Nous n'allons pas ici fournir de chiffres précis, mais la moindre étude d'intelligence économique montre que deux grandes catégories d'acteurs financent les inventions émergentes dont nous avons fait la liste au paragraphe précédent. Ce sont :

- Les militaires américains agissant directement ou par agences interposées (DOD, Darpa, DOE, etc. ) le tout dans des buts dits de Sécurité Nationale qui excluent la communication et la discussion des résultats(1).

- Les industriels japonais pour tout ce qui concerne la robotique industrielle, de compagnie et domestique. Là encore, les intérêts corporatifs excluent la communication des résultats.

- Dans une moindre mesure, les grands intérêts de l'entertainment (jeux en réalité virtuelle, par exemple) qui sont eux-mêmes souvent des émanations des lobbies militaro-industriels américains.

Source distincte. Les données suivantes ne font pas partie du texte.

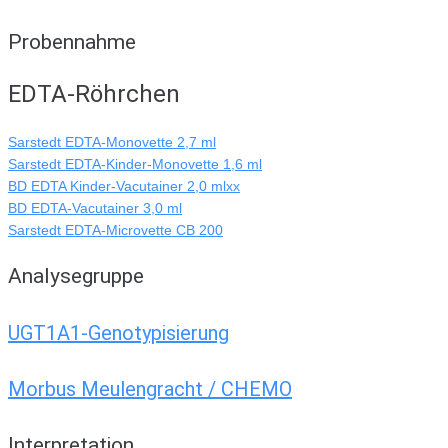
Probennahme
EDTA-Röhrchen
Sarstedt EDTA-Monovette 2,7 ml
Sarstedt EDTA-Kinder-Monovette 1,6 ml
BD EDTA Kinder-Vacutainer 2,0 mlxx
BD EDTA-Vacutainer 3,0 ml
Sarstedt EDTA-Microvette CB 200
Analysegruppe
UGT1A1-Genotypisierung
Morbus Meulengracht / CHEMO
Interpretation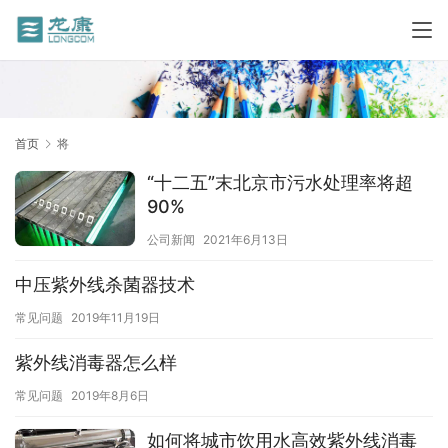
首页
将
“十二五”末北京市污水处理率将超
90%
公司新闻
2021年6月13日
中压紫外线杀菌器技术
常见问题
2019年11月19日
紫外线消毒器怎么样
常见问题
2019年8月6日
如何将城市饮用水高效紫外线消毒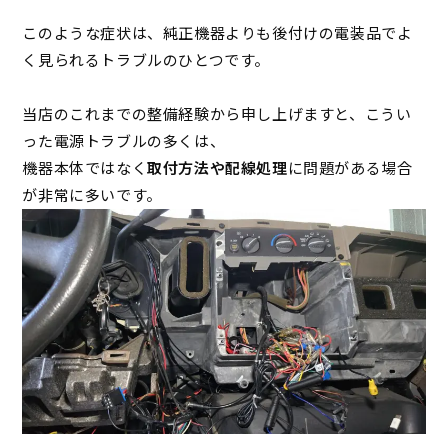
このような症状は、純正機器よりも後付けの電装品でよ
く見られるトラブルのひとつです。
当店のこれまでの整備経験から申し上げますと、こうい
った電源トラブルの多くは、
機器本体ではなく
取付方法や配線処理
に問題がある場合
が非常に多いです。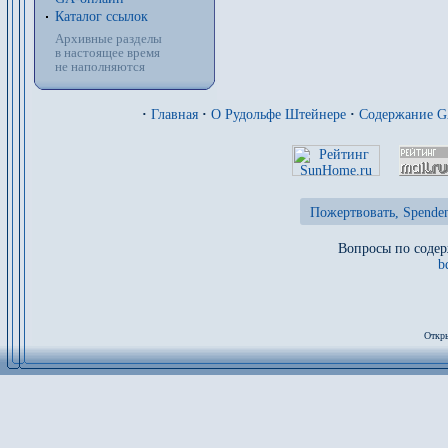
Каталог ссылок
Архивные разделы
в настоящее время
не наполняются
·
Главная
·
О Рудольфе Штейнере
·
Содержание 
Пожертвовать, Spenden
Вопросы по содер
b
Откры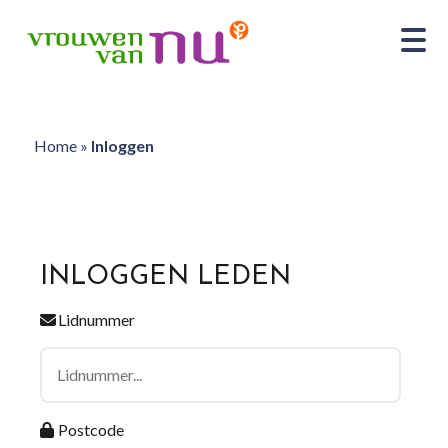
Home
»
Inloggen
INLOGGEN LEDEN
Lidnummer
Postcode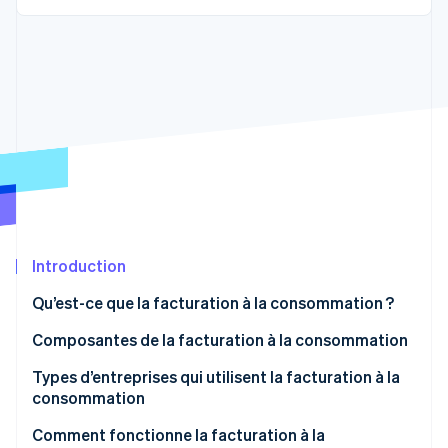
Découvrez les prochaines évolutions
Commerce en ligne
Radar
Prévention de la fraude
Écosystème
Atlas
Constitution de start-up
Partenaires
Climate
Stripe App Marketplace
Élimination du carbone
Identity
Vérification de l'identité
Introduction
Qu’est-ce que la facturation à la consommation ?
Stripe Sessions 2026
Composantes de la facturation à la consommation
Découvrez comment Stripe construit l’infrastructure écono
Regarder la vidéo
Types d’entreprises qui utilisent la facturation à la
consommation
Comment fonctionne la facturation à la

On trouve évidemment d'autres sources de financement. Mais les unes, comme celles provenant de la Chine voire de l'Inde, s'inscrivent dans la lutte mondiale pour la maîtrise des technologies de puissance. Les autres, provenant notamment des pays de l'Union européenne, se dispersent dans de nombreuses directions sans jamais atteindre, à ce jour (sauf peut-être dans l'aérospatial) des seuils d'efficacité. Il suffit, pour s'en convaincre par un exemple pris parmi des centaines, de constater la faiblesse des crédits dont disposent les laboratoires travaillant à remédier aux handicaps moteurs grâce à des technologies robotisées. Le paralysé ne paye pas. Par ailleurs, il faut constater qu'il n'est pas certain que l'on mette jamais tout en oeuvre pour lutter grâce aux technologies émergentes contre la faim, la pauvreté et les grandes maladies. Les grandes décisions à cet égard se prennent encore pour l'essentiel à partir de la vision hégémonique et de lutte pour le pouvoir qui est celle des pays dominants. Si le monde continue sur cette lancée, on peut douter que ce soit à partir des valeurs (ou prétendues valeurs) humanistes, fussent-elles prônées par l'Europe, que se produira la Singularité pronostiquée par Ray Kurzweil.

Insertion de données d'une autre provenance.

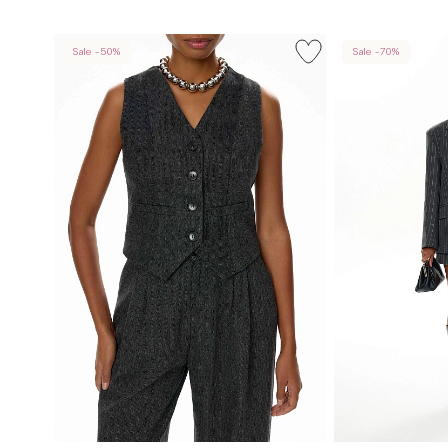
Sale -50%
Sale -70%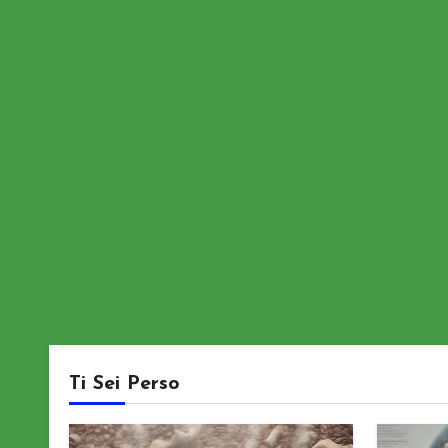
Ti Sei Perso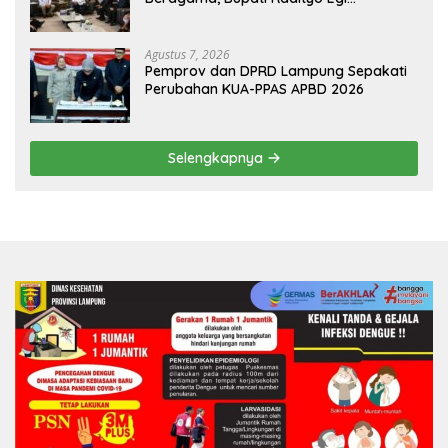
Dijadwalkan Terima Penghargaan dari
HKBP Lampung
Agustus 7, 2026
Pemprov dan DPRD Lampung Sepakati
Perubahan KUA-PPAS APBD 2026
Selengkapnya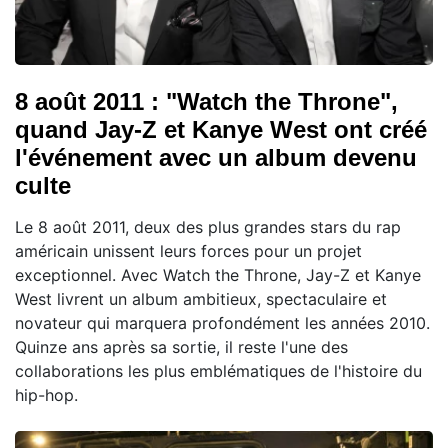
8 août 2011 : "Watch the Throne",
quand Jay-Z et Kanye West ont créé
l'événement avec un album devenu
culte
Le 8 août 2011, deux des plus grandes stars du rap
américain unissent leurs forces pour un projet
exceptionnel. Avec Watch the Throne, Jay-Z et Kanye
West livrent un album ambitieux, spectaculaire et
novateur qui marquera profondément les années 2010.
Quinze ans après sa sortie, il reste l'une des
collaborations les plus emblématiques de l'histoire du
hip-hop.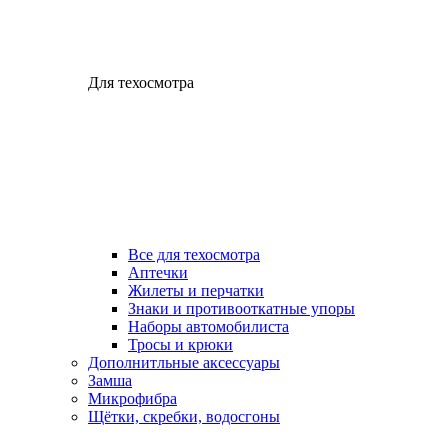
Для техосмотра
Все для техосмотра
Аптечки
Жилеты и перчатки
Знаки и противооткатные упоры
Наборы автомобилиста
Тросы и крюки
Дополнитльные аксессуары
Замша
Микрофибра
Щётки, скребки, водосгоны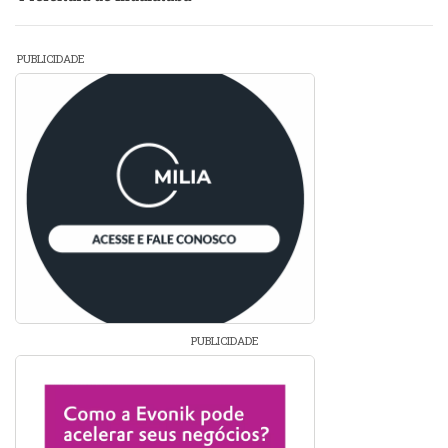
PUBLICIDADE
PUBLICIDADE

(1) Ce point de vue est de plus en plus répandu aux Etats-Unis chez les opposants au rôle croissant des budgets militaires dans le financement de la recherche. Voir par exemple dans Salon.com
http://www.salon.com/tech/feature/2005/10/20/soldier/index_np.html

"Vast government contracts have corrupted the American university system, turning off the fountainhead of unfettered ideas and scientific discovery. Multibillion-dollar federal R&D budgets have replaced the solitary inventor with veritable armies of scientists and engineers in laboratories across the country. Public policy itself has become the captive of a scientific-technological elite."

2005? Try 1961. The paragraph above was taken with only minor changes from President Dwight Eisenhower's famous farewell address.

Things have only gotten worse in 44 years. If Eisenhower was worried about the power and influence of what he called "the military-industrial complex" then, he'd be catatonic now. The risks -- and opportunities -- posed by today's corporate-academic-military behemoth are exponentially greater than in his day. So is the money: Total military spending on basic R&D is probably somewhere between $15 billion and $20 billion per year and rising. Scientists funded by this bottomless war chest are working on mind-blowingly powerful devices that threaten to plunge the world into a deadly new arms race. Oh sure, this stuff could also revolutionize medicine, communications, transportation and every other aspect of human life: the shopworn "spinoff" argument honed for decades by NASA's P.R. machine. But whether humanity will get to use the awesome power of these new technologies -- in particular nanotechnology -- for good rather than ill is one of the key questions of the 21st century.